== What to produce ==
Using the records that appear below, write out exactly the lines from the one with "225 346 2.20" through the one with "850 321 77562", keeping both end lines.

== Supplied entries ==
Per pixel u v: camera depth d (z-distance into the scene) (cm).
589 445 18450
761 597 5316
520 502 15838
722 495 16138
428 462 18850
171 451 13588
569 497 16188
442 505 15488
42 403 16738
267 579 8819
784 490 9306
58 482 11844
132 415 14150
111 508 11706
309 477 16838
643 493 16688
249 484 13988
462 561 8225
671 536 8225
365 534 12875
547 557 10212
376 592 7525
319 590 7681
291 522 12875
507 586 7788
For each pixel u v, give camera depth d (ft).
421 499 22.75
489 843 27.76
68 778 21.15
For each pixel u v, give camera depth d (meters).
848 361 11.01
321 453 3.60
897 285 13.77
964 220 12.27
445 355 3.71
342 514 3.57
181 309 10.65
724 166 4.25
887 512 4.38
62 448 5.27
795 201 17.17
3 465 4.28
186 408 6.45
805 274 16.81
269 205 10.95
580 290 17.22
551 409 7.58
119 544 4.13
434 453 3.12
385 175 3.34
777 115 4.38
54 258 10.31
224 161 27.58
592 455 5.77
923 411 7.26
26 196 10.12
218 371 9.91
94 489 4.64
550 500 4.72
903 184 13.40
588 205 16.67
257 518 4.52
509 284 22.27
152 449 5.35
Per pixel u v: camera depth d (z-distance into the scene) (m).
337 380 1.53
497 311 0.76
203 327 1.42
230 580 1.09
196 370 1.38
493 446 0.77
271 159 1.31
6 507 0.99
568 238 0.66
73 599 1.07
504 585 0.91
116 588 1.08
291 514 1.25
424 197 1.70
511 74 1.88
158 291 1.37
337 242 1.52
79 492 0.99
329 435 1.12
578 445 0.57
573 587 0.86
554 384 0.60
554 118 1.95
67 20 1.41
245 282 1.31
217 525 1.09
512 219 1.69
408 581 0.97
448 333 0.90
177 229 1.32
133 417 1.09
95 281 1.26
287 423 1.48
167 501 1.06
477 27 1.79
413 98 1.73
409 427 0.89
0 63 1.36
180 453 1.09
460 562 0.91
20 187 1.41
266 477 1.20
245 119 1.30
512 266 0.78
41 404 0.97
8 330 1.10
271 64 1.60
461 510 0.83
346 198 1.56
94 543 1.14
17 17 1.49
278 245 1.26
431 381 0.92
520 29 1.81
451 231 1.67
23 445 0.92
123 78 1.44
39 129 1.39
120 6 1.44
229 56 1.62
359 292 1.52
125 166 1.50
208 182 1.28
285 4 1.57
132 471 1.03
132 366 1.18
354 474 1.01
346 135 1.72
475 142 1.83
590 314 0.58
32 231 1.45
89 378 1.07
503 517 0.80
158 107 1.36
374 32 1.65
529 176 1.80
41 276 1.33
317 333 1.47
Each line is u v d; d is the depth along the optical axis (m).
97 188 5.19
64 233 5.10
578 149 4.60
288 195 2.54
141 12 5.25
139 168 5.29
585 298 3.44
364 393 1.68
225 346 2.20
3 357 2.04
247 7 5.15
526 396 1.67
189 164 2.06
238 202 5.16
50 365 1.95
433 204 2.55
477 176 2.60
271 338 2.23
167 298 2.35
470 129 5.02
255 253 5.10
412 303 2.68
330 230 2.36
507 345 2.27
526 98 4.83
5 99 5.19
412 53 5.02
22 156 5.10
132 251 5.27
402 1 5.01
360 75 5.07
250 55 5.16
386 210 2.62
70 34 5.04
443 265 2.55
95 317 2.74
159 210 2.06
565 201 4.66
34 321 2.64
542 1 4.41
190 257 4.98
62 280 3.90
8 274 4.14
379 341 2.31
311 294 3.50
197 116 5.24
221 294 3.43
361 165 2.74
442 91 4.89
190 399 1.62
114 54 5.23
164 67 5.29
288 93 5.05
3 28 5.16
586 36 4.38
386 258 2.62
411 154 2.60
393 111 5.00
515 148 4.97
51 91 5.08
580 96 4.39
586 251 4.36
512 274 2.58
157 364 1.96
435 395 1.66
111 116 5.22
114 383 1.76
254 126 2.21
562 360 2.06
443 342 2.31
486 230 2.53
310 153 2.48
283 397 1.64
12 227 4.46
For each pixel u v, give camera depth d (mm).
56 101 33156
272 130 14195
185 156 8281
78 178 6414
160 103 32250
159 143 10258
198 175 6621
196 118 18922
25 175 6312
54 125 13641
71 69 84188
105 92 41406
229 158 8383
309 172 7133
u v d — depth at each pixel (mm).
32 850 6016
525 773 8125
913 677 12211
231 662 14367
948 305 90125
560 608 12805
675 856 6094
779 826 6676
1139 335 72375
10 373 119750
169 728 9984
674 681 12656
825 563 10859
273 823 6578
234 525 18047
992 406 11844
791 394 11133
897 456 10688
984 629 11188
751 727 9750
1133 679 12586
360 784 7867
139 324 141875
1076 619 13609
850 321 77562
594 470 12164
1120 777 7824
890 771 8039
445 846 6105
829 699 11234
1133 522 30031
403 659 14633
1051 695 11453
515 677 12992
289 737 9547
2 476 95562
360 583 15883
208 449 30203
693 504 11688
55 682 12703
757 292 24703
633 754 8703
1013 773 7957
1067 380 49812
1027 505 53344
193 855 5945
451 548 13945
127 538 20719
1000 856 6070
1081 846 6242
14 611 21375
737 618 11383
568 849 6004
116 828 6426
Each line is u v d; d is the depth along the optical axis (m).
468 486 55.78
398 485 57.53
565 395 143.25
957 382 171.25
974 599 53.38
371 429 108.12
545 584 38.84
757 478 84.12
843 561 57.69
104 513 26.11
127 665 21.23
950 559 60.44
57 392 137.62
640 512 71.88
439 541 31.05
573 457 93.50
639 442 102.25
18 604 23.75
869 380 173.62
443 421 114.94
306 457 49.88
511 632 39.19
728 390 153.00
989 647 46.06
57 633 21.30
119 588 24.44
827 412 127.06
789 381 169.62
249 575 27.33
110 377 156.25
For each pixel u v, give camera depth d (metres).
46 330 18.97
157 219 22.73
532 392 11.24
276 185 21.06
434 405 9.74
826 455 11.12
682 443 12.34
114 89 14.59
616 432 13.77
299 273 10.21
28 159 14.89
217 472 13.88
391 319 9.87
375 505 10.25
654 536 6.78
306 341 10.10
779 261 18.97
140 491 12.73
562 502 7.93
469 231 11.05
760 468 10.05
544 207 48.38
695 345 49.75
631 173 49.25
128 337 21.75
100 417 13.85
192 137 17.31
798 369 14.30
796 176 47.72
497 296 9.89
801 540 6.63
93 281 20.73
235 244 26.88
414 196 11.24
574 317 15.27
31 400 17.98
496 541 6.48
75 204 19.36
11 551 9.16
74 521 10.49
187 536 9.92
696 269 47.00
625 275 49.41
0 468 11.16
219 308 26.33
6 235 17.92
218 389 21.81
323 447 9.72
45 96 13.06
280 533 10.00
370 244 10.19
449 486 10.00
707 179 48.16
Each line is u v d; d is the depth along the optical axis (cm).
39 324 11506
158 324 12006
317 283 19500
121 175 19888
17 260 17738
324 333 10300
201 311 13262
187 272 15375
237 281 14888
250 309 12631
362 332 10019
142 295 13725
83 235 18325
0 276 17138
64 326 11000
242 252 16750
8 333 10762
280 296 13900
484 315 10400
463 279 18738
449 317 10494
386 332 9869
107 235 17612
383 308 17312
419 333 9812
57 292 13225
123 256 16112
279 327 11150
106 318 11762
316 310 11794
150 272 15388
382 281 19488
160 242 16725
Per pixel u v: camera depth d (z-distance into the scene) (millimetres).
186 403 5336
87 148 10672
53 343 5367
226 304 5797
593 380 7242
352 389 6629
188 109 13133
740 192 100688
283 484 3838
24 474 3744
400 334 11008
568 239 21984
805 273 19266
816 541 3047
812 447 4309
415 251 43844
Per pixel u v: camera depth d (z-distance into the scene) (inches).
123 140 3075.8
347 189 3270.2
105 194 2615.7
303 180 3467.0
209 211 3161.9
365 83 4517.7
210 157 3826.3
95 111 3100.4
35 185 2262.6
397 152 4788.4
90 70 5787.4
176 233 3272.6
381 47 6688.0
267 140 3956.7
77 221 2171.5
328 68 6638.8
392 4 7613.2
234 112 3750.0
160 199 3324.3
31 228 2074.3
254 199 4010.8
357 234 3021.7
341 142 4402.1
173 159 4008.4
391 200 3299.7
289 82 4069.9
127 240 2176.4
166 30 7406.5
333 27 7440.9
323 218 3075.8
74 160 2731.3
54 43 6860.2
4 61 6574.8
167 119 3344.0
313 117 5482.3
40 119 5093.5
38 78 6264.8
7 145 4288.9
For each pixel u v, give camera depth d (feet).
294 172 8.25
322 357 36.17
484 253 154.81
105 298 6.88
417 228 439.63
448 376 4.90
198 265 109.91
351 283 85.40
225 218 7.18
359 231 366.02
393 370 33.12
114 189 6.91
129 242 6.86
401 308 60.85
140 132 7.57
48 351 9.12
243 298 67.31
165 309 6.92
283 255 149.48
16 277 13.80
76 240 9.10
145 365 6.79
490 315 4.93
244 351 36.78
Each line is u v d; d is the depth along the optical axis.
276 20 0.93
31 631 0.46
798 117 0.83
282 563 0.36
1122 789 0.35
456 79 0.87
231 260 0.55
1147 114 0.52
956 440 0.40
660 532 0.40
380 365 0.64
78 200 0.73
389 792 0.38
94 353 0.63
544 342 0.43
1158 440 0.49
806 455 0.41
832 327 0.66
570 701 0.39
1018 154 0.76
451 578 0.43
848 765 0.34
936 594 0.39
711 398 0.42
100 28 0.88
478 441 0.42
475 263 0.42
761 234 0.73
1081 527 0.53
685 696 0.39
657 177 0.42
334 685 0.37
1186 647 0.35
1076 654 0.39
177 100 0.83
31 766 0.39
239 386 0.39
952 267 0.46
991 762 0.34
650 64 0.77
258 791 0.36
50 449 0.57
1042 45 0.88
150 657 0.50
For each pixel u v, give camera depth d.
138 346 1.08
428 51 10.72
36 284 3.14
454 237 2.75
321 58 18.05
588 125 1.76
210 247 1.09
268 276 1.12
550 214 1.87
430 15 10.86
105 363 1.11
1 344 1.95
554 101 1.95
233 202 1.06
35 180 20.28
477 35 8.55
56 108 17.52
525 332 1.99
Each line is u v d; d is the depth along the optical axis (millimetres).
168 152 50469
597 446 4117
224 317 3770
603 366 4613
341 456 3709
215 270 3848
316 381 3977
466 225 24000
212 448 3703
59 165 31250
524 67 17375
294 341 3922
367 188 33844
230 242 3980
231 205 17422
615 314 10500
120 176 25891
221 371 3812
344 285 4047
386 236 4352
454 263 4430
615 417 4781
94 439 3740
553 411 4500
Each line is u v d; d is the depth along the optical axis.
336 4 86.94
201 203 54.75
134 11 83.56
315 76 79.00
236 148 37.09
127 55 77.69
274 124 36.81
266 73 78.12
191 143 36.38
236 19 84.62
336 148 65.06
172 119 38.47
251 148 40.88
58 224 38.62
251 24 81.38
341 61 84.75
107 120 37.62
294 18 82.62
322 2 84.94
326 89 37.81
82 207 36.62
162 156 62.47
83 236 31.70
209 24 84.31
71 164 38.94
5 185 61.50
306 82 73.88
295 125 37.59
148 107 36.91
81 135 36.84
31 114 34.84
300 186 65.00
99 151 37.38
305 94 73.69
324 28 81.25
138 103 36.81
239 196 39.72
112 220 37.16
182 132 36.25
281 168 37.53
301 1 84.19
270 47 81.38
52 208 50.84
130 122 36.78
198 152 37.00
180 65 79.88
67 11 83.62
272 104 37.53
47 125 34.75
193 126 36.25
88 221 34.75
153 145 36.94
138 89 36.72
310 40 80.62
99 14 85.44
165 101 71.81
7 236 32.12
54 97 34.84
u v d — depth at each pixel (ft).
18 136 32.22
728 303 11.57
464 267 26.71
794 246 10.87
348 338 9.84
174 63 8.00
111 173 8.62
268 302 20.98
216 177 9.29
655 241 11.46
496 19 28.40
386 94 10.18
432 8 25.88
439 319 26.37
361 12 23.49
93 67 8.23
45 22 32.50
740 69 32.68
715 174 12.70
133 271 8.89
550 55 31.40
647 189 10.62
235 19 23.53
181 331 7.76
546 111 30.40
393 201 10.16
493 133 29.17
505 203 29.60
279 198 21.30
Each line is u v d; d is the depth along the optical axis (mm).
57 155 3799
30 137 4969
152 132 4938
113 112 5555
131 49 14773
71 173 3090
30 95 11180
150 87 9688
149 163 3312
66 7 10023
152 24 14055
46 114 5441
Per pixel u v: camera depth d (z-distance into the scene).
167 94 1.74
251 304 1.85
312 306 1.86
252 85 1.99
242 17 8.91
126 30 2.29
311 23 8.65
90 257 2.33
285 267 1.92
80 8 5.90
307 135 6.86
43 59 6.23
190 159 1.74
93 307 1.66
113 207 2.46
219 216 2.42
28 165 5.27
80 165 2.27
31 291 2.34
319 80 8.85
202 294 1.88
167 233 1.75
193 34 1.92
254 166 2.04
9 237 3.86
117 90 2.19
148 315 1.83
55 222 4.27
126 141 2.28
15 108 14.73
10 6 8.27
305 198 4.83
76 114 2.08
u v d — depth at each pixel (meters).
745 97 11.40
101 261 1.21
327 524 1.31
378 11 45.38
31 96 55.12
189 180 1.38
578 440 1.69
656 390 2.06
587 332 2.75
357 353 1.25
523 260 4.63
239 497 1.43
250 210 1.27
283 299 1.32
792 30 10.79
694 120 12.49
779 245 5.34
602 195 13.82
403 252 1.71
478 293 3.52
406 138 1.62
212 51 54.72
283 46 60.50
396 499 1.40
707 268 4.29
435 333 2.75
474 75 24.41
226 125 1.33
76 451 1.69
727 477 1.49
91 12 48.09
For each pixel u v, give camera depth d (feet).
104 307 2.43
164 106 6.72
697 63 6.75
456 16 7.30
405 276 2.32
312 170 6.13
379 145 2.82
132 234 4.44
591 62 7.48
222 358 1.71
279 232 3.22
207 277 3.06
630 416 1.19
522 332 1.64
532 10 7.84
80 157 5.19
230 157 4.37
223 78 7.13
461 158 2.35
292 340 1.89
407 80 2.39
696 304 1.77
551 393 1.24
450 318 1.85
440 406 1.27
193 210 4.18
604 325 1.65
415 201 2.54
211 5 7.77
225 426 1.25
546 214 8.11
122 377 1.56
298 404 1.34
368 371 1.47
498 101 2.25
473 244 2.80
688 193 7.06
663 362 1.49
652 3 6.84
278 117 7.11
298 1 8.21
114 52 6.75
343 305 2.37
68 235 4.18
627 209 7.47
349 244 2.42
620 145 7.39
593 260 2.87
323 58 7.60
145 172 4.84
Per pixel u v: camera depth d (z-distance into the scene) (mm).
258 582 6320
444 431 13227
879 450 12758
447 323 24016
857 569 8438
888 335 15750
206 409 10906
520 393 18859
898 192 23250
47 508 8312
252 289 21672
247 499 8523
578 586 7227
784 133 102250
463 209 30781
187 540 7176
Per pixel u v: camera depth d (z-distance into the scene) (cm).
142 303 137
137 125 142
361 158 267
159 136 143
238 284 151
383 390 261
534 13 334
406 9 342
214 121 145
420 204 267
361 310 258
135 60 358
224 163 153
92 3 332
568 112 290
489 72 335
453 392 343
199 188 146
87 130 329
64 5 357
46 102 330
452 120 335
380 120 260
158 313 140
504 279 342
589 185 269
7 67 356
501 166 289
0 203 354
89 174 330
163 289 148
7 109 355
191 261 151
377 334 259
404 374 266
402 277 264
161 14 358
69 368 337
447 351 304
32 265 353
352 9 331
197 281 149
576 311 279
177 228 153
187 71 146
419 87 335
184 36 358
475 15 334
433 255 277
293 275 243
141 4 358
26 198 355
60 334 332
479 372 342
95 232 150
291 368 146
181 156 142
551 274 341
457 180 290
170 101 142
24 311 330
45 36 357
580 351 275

== Task output ==
225 346 2.20
3 357 2.04
247 7 5.15
526 396 1.67
189 164 2.06
238 202 5.16
50 365 1.95
433 204 2.55
477 176 2.60
271 338 2.23
167 298 2.35
470 129 5.02
255 253 5.10
412 303 2.68
330 230 2.36
507 345 2.27
526 98 4.83
5 99 5.19
412 53 5.02
22 156 5.10
132 251 5.27
402 1 5.01
360 75 5.07
250 55 5.16
386 210 2.62
70 34 5.04
443 265 2.55
95 317 2.74
159 210 2.06
565 201 4.66
34 321 2.64
542 1 4.41
190 257 4.98
62 280 3.90
8 274 4.14
379 341 2.31
311 294 3.50
197 116 5.24
221 294 3.43
361 165 2.74
442 91 4.89
190 399 1.62
114 54 5.23
164 67 5.29
288 93 5.05
3 28 5.16
586 36 4.38
386 258 2.62
411 154 2.60
393 111 5.00
515 148 4.97
51 91 5.08
580 96 4.39
586 251 4.36
512 274 2.58
157 364 1.96
435 395 1.66
111 116 5.22
114 383 1.76
254 126 2.21
562 360 2.06
443 342 2.31
486 230 2.53
310 153 2.48
283 397 1.64
12 227 4.46
For each pixel u v, give camera depth d (mm).
56 101 33156
272 130 14195
185 156 8281
78 178 6414
160 103 32250
159 143 10258
198 175 6621
196 118 18922
25 175 6312
54 125 13641
71 69 84188
105 92 41406
229 158 8383
309 172 7133
u v d — depth at each pixel (mm).
32 850 6016
525 773 8125
913 677 12211
231 662 14367
948 305 90125
560 608 12805
675 856 6094
779 826 6676
1139 335 72375
10 373 119750
169 728 9984
674 681 12656
825 563 10859
273 823 6578
234 525 18047
992 406 11844
791 394 11133
897 456 10688
984 629 11188
751 727 9750
1133 679 12586
360 784 7867
139 324 141875
1076 619 13609
850 321 77562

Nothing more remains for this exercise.